Он вернулся с бутылкой шампанского в одной руке и двумя бокалами в другой. У Джулии упало сердце. Нельзя же так, это очевидно.
– Ты уверен, что тебя не зовут Чарли-Шампанское? – спросила она ехидно.
– Не-а. Джонатан.
– А, так вот что означает буква «Д».
– Верно. Джонатан Уинтроп Брэдфорд. Но как я уже говорил, – он встретился с ней взглядом, – друзья зовут меня просто Брэд.
Что-то в его тоне заставило ее внимательнее к нему присмотреться. То, что она там разглядела, вызвало в ней такой шквал чувств, который начисто смыл весь мусор после землетрясения в понедельник. Ее рука дрожала, когда она брала у него бокал.
– За что на этот раз?
– Как насчет начала?
– Еще одного?
– Я сказал, начала, все остальное было фальстартом, – повторил он упрямо.
Когда их глаза снова встретились, ее сердце попыталось выпрыгнуть из грудной клетки и, замерев, упало обратно.
– Разве? – Она попыталась говорить ровным голосом.
– А разве нет?
– Ну, я помню, ты говорил, что не любишь окончания.
– Ненавижу! Думал, что этот последний раз прикончит меня! Я правду говорю, Джулия. Именно поэтому я и вернулся, должен был вернуться. – Он глубоко вздохнул. – Никаких больше игр, теперь только правда в наших отношениях. Мы ведь не были честными раньше, верно? До того самого понедельника, когда ты сказала все, что думаешь. – Джулия открыла было рот, чтобы возразить, но он поспешно перебил ее. – Ты была абсолютно права, разумеется. Я уже успел сообразить, что ты сказала правду. – Он помолчал и отпил глоток шампанского. – Как ты себя чувствуешь? – спросил он.

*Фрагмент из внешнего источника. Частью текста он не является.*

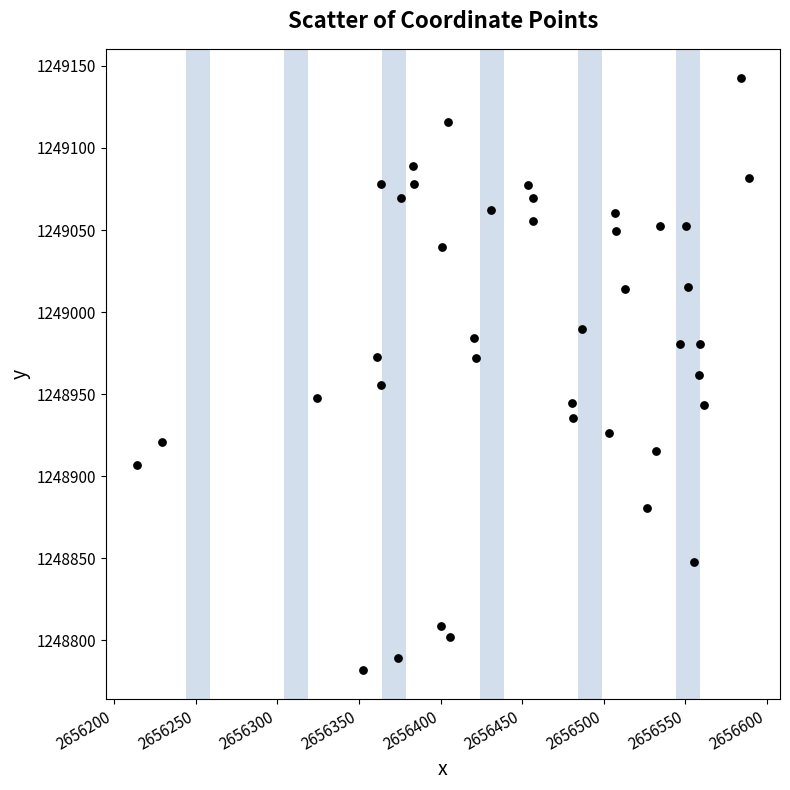

What is the range of X values (max minus min)?

375.3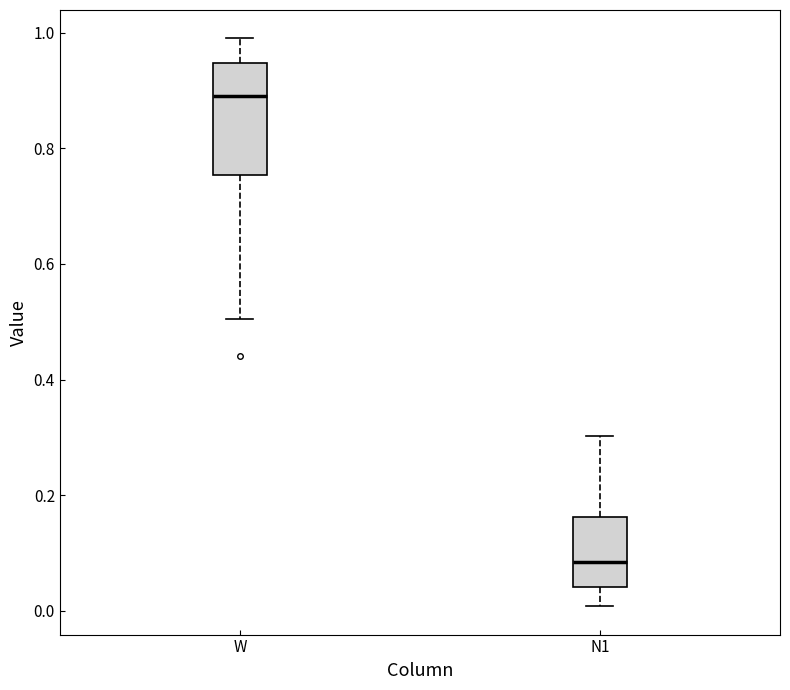

Which box's median line is the highest?

W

– Намного лучше, благодаря твоей заботе и защите, – ответила она.
– Ты хочешь сказать, самозащите. Потому что, если у меня не будет тебя, у меня не будет ничего.
На этот раз сердце Джулии добралось до горла и там застряло.
– Именно затем я и вернулся, чтобы сказать тебе все это. – Он помолчал и быстро продолжил: – Теперь и для меня это не игра.